[feature request] conversion to gguf in a more pure form.
Hello, usually when quantizing I first convert a huggingface model to F16 gguf then I quantize that to my quantizations. I have noticed that convert does not produce a "pure" f16. I think there should be a flag as in the quantize program to allow a pure f16 (all tensors) or pure bf16 conversion.
I have noticed that convert does not produce a "pure" f16.
Do you mean that some tensors are in F32 in the resulting gguf model? These are usually 1D tensors which are very small anyway. (BTW, even llama-quantize --pure ... keeps 1D tensors as F32)
Some of the ggml operators used on 1D tensors (currently) only work on F32 tensors (e.g. ggml_norm), so a pure f16 gguf model would not work without modifications in ggml.c.
Is there a particular reason why you'd like extremely "pure" conversions?

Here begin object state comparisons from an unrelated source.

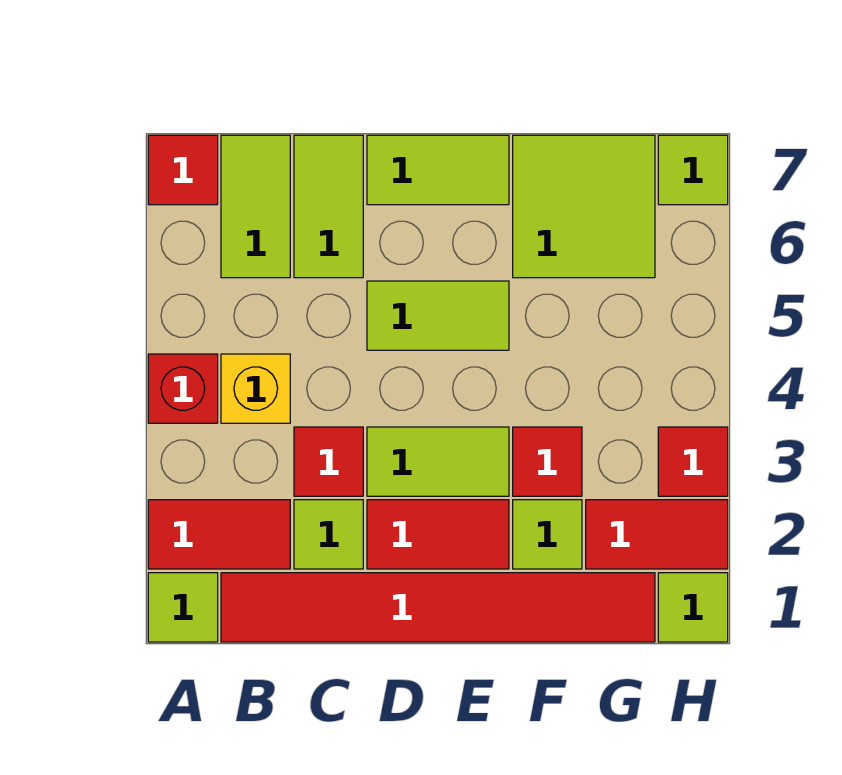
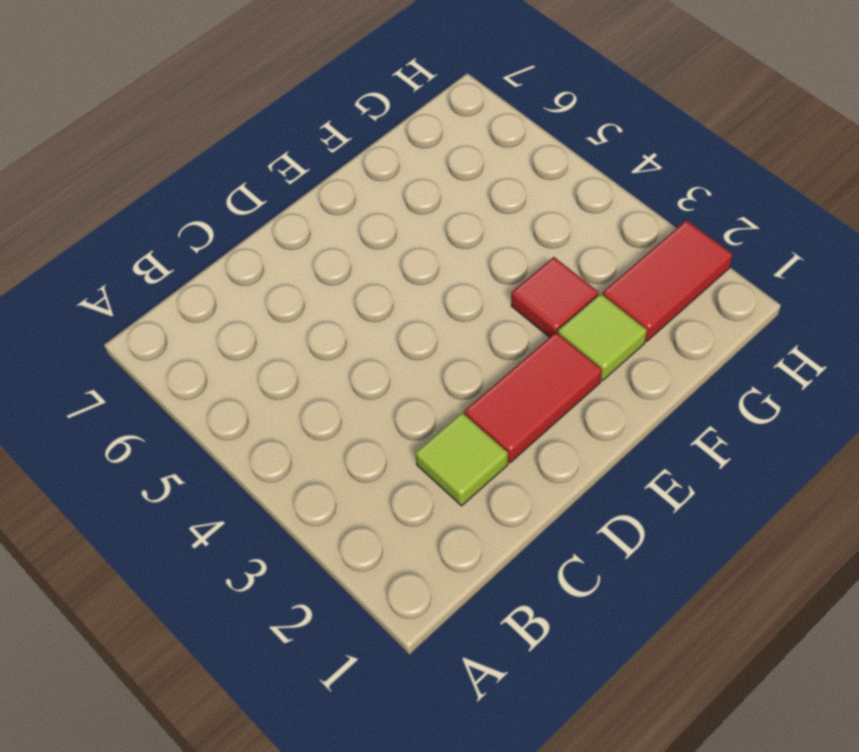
none -> lime tile A1 level 1
none -> red tile A2:B2 level 1
none -> red brick A4 level 1

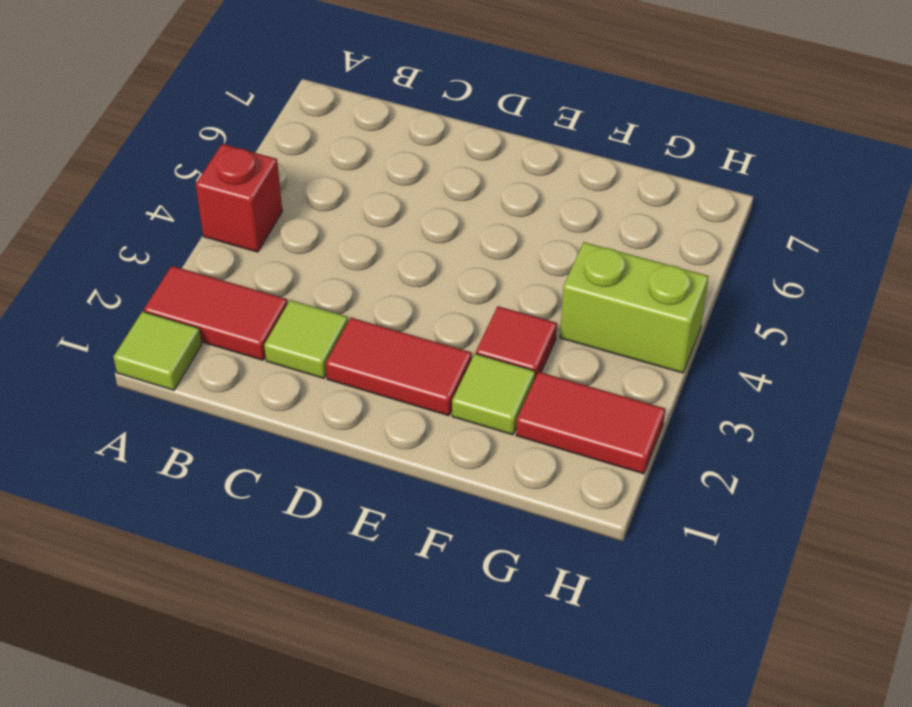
lime brick G4:H4 level 1 -> none
none -> red tile A7 level 1
none -> red tile B1:G1 level 1
none -> yellow brick B4 level 1

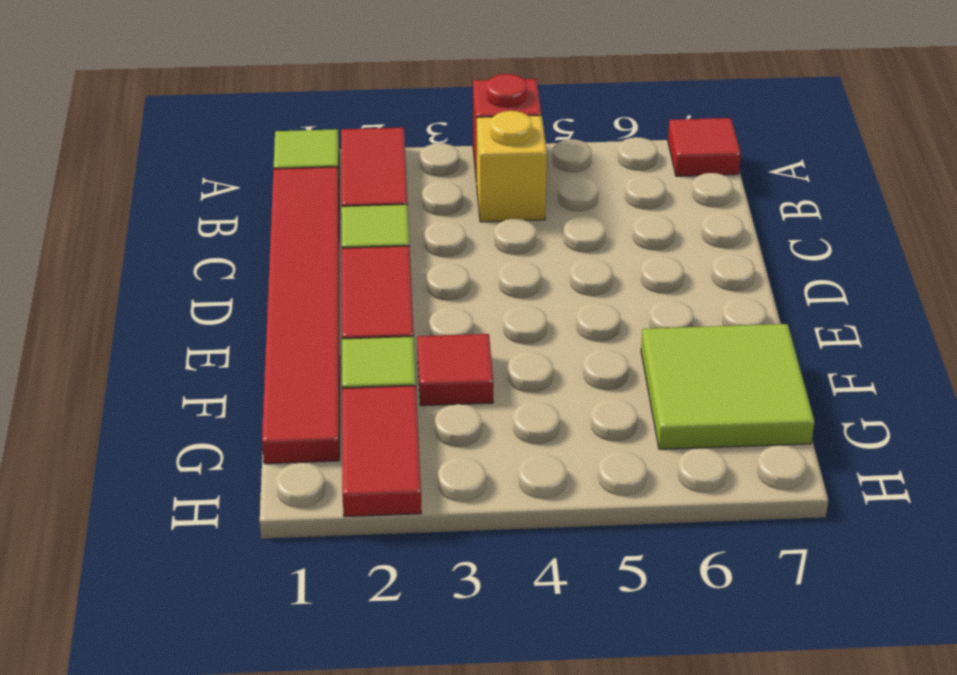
none -> lime tile B6:B7 level 1
none -> red tile C3 level 1
none -> lime tile C6:C7 level 1

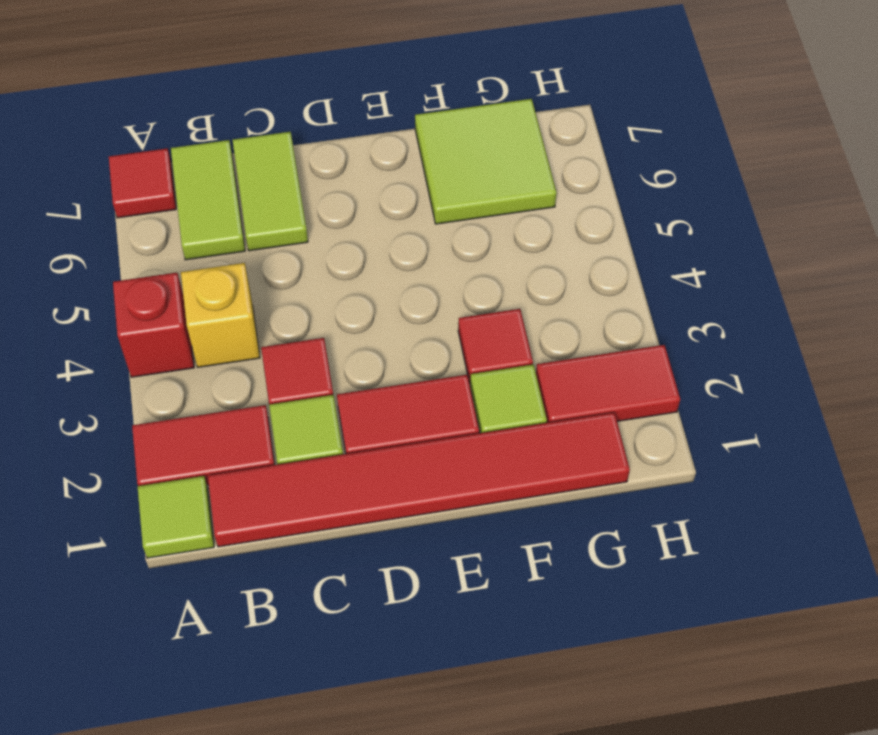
none -> lime tile D3:E3 level 1
none -> lime tile D5:E5 level 1
none -> lime tile D7:E7 level 1

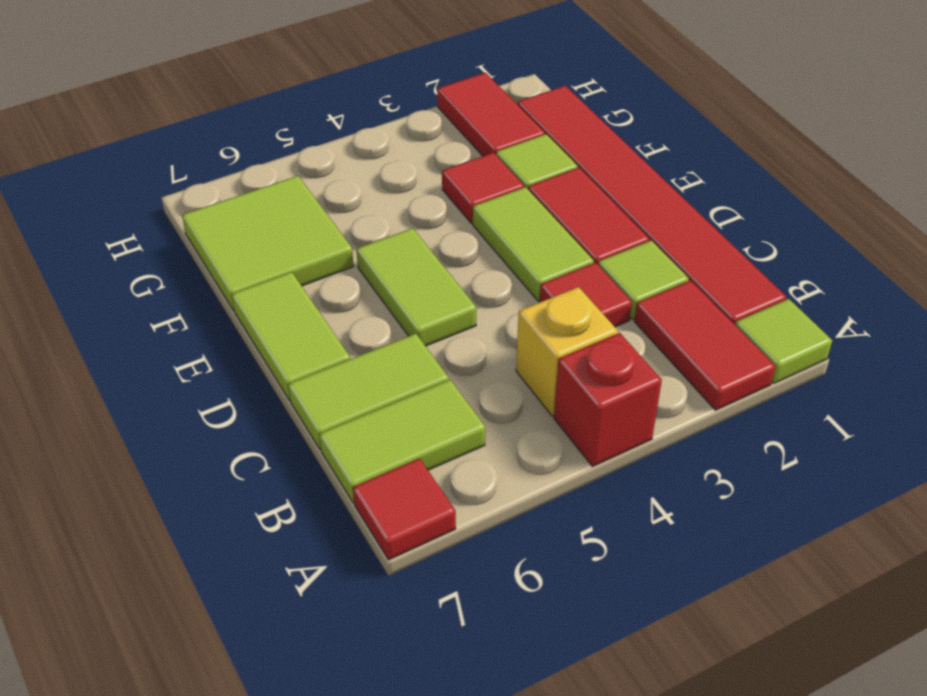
none -> lime tile H1 level 1
none -> red tile H3 level 1
none -> lime tile H7 level 1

Is there a particular reason why you'd like extremely "pure" conversions?
well. no.. I mean I wanted to make comparisons between f16 "pure" and my own quants (which are a mix of f16 and q5 or q6). They seem to be smaller at no cost.. almost no degradation. You can find those quants in my huggingface profile page under models: https://huggingface.co/ZeroWw
This issue was closed because it has been inactive for 14 days since being marked as stale.